— The problem —
Return each line of the items below that contains the word "date". Treat uppercase and lowercase as different.

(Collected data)
begin
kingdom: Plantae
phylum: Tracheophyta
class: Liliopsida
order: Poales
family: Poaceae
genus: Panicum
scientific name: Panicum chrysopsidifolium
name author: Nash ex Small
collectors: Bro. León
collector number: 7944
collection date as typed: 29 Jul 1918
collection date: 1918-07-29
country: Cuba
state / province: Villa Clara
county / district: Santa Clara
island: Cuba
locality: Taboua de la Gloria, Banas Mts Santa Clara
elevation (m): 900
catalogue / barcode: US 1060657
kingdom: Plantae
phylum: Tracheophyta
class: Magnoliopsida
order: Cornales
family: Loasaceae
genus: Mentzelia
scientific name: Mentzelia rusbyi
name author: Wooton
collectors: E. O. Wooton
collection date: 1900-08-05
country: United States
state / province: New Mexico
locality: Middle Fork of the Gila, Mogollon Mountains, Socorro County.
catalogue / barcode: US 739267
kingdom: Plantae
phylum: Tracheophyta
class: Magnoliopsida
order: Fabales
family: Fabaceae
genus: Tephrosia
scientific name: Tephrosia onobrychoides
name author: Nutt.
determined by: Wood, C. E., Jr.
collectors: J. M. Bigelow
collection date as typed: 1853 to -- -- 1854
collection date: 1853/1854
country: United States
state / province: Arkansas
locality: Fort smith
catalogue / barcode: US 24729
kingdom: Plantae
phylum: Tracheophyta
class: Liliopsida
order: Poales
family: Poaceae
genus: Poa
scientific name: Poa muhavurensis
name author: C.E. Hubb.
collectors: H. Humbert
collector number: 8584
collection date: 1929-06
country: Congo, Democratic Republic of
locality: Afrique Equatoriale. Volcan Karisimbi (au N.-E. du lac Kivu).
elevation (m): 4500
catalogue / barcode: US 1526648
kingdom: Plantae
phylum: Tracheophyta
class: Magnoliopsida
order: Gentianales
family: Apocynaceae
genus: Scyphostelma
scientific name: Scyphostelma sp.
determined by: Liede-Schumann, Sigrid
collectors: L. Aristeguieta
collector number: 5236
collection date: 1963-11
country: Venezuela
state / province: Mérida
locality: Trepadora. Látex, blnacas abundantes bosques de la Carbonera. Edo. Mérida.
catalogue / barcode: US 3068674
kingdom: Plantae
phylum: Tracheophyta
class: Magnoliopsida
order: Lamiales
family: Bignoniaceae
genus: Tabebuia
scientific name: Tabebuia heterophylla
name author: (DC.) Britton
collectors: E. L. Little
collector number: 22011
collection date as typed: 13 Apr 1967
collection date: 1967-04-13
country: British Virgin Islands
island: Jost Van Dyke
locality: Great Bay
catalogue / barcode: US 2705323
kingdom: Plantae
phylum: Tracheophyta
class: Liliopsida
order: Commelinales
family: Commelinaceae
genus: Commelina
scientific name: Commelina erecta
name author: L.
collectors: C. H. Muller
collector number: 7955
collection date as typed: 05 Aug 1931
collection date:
end
— Answer for this exercise —
collection date as typed: 29 Jul 1918
collection date: 1918-07-29
collection date: 1900-08-05
collection date as typed: 1853 to -- -- 1854
collection date: 1853/1854
collection date: 1929-06
collection date: 1963-11
collection date as typed: 13 Apr 1967
collection date: 1967-04-13
collection date as typed: 05 Aug 1931
collection date:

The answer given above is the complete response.